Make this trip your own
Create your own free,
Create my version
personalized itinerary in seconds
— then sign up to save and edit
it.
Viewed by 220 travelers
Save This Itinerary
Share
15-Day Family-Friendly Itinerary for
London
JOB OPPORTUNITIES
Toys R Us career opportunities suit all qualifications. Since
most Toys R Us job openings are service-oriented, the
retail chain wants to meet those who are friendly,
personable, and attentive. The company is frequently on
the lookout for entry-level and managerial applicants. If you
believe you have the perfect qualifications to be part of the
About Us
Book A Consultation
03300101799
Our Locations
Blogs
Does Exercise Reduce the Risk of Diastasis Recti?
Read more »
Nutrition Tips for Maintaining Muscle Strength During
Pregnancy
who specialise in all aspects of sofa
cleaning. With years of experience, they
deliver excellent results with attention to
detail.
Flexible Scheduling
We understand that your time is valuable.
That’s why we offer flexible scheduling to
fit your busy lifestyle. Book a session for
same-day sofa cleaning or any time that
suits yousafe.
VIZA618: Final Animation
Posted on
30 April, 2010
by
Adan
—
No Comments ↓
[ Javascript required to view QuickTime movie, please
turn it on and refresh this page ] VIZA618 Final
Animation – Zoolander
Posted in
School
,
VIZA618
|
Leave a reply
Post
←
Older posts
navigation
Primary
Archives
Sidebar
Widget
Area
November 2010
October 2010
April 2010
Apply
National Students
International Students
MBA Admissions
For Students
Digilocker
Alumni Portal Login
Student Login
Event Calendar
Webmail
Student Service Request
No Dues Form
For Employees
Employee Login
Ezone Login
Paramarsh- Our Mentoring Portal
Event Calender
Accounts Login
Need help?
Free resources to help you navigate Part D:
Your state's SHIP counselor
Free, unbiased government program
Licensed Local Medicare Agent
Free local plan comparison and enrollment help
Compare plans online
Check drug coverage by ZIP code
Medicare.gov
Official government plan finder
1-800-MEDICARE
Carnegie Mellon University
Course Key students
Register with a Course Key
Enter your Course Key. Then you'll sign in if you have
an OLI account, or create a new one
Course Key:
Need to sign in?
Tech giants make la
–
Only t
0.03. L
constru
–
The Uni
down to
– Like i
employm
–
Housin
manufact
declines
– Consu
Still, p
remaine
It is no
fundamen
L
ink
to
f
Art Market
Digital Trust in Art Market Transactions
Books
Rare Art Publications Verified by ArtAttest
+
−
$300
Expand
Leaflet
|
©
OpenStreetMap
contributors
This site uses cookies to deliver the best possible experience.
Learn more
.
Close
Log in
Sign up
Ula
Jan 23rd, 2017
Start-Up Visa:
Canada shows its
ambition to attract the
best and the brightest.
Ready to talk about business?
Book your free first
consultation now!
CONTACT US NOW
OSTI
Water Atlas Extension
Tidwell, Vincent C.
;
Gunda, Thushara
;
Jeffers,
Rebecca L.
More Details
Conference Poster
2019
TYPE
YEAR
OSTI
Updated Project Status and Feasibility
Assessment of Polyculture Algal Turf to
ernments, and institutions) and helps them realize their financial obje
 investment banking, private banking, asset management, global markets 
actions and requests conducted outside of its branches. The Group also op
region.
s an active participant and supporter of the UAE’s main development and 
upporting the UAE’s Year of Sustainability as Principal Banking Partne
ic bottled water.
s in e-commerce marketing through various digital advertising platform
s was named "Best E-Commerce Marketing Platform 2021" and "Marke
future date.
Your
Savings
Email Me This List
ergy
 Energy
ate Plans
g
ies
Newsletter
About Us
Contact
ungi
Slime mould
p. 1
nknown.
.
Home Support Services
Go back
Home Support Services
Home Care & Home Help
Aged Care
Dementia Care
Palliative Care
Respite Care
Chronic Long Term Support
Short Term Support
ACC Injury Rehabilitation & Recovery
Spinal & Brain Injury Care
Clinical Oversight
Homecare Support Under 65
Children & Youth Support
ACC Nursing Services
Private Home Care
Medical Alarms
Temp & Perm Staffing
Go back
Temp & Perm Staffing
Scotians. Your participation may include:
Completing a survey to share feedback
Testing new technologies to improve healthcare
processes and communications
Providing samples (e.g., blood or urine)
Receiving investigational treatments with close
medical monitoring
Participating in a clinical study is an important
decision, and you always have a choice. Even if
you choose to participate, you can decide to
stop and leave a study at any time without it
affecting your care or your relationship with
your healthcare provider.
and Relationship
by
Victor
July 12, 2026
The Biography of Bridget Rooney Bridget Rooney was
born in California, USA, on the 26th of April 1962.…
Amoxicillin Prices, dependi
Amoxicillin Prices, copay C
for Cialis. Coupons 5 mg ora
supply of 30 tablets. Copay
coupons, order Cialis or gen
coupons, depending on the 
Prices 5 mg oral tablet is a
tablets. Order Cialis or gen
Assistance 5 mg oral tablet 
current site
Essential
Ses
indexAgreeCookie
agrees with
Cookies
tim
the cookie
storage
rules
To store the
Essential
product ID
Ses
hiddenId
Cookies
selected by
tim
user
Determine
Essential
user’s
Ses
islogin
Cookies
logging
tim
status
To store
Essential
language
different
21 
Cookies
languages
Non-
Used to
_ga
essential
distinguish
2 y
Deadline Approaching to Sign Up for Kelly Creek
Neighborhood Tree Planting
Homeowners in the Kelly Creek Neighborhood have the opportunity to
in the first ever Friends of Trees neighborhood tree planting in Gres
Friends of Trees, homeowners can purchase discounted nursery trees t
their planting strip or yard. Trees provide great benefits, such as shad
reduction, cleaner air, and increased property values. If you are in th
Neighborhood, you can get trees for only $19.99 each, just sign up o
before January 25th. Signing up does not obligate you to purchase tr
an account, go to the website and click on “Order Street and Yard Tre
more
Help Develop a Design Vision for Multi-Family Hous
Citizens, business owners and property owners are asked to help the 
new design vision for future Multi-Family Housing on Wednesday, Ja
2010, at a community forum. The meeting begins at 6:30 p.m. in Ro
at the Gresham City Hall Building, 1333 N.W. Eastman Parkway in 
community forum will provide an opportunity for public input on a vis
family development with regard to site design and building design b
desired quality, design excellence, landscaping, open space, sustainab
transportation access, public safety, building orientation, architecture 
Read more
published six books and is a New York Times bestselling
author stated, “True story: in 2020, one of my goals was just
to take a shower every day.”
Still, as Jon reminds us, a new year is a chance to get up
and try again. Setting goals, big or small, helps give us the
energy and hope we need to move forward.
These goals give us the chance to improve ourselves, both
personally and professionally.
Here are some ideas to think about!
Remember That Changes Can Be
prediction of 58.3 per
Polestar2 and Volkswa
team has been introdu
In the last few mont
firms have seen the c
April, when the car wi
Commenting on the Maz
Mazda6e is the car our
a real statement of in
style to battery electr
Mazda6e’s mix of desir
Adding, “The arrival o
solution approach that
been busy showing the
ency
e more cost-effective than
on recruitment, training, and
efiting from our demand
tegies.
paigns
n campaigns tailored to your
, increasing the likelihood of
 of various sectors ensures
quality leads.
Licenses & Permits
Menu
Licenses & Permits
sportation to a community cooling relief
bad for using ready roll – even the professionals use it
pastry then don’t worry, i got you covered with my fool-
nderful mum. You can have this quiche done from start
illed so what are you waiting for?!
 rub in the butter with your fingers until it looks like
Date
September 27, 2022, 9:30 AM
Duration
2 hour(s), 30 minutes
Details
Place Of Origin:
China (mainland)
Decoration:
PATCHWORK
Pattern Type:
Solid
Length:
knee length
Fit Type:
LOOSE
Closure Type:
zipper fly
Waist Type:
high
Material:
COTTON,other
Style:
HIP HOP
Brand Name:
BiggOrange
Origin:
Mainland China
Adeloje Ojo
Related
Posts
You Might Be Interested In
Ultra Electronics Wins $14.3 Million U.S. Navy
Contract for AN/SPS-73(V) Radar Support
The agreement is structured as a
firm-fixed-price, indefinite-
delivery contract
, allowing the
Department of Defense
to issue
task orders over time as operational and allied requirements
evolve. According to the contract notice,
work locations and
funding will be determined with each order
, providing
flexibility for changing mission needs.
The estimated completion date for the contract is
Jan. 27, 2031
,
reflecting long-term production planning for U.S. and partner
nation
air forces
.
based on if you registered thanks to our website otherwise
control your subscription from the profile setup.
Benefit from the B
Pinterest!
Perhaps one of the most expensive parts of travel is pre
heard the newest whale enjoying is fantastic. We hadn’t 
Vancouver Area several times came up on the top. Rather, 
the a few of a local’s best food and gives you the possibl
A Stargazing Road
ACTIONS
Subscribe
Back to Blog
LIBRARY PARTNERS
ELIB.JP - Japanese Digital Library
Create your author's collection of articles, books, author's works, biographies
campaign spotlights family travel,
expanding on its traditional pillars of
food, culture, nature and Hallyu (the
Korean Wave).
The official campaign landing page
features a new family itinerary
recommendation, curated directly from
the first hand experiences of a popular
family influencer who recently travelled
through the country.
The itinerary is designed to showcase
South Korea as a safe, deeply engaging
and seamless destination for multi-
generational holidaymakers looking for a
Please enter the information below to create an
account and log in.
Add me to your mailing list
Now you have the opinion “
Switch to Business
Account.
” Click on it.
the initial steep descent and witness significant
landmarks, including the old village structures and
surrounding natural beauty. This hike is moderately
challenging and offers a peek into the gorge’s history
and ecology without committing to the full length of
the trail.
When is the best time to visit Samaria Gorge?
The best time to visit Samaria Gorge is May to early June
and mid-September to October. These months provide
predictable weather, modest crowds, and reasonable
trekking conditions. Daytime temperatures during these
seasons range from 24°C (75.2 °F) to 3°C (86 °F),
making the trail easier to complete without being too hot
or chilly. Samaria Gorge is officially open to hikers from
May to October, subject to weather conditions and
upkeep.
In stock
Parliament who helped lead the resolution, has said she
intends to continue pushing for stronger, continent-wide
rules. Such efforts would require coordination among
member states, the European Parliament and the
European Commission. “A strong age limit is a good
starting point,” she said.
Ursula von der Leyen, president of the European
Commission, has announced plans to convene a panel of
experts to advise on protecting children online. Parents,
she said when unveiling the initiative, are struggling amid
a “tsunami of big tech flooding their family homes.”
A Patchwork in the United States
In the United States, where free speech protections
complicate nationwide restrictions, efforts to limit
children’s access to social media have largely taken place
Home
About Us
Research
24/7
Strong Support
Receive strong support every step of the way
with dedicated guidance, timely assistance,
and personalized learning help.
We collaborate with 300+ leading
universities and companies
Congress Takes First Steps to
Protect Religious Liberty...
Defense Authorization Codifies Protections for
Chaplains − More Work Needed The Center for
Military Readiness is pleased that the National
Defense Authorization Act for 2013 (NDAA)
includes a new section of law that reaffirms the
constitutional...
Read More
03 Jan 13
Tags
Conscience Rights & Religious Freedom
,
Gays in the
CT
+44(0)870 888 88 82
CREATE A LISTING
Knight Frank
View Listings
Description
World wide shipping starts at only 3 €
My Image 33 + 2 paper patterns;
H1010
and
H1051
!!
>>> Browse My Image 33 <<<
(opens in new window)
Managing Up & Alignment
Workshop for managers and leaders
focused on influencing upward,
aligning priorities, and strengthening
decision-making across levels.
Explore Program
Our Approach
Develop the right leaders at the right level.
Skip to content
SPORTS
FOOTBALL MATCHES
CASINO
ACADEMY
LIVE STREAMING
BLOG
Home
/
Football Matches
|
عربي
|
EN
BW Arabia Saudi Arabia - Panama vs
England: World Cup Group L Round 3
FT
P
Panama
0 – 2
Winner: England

**TASK DESCRIPTION:** Using the entries above, extract exactly the span from the line with "firms have seen the c" to the line with "bad for using", both lines included; leave out everything else.

**SOLUTION FOR THIS PROBLEM:**
firms have seen the c
April, when the car wi
Commenting on the Maz
Mazda6e is the car our
a real statement of in
style to battery electr
Mazda6e’s mix of desir
Adding, “The arrival o
solution approach that
been busy showing the
ency
e more cost-effective than
on recruitment, training, and
efiting from our demand
tegies.
paigns
n campaigns tailored to your
, increasing the likelihood of
 of various sectors ensures
quality leads.
Licenses & Permits
Menu
Licenses & Permits
sportation to a community cooling relief
bad for using ready roll – even the professionals use it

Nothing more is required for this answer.